Page-level text extractions =
--- START ---

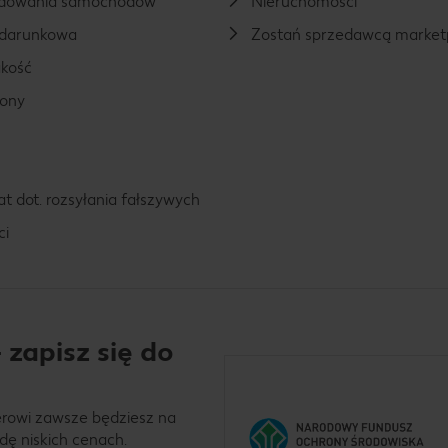
ładowania samochodów
Nieruchomości
odarunkowa
Zostań sprzedawcą market
kość
rony
t dot. rozsyłania fałszywych
ci
 zapisz się do
erowi zawsze będziesz na
dę niskich cenach.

--- END ---

YOUR TASK = Retype the text lines of every record above exactly as they appear, leaving the pictures out of your answer.

ANSWER BOX =
ładowania samochodów
Nieruchomości
odarunkowa
Zostań sprzedawcą market
kość
rony
t dot. rozsyłania fałszywych
ci
 zapisz się do
erowi zawsze będziesz na
dę niskich cenach.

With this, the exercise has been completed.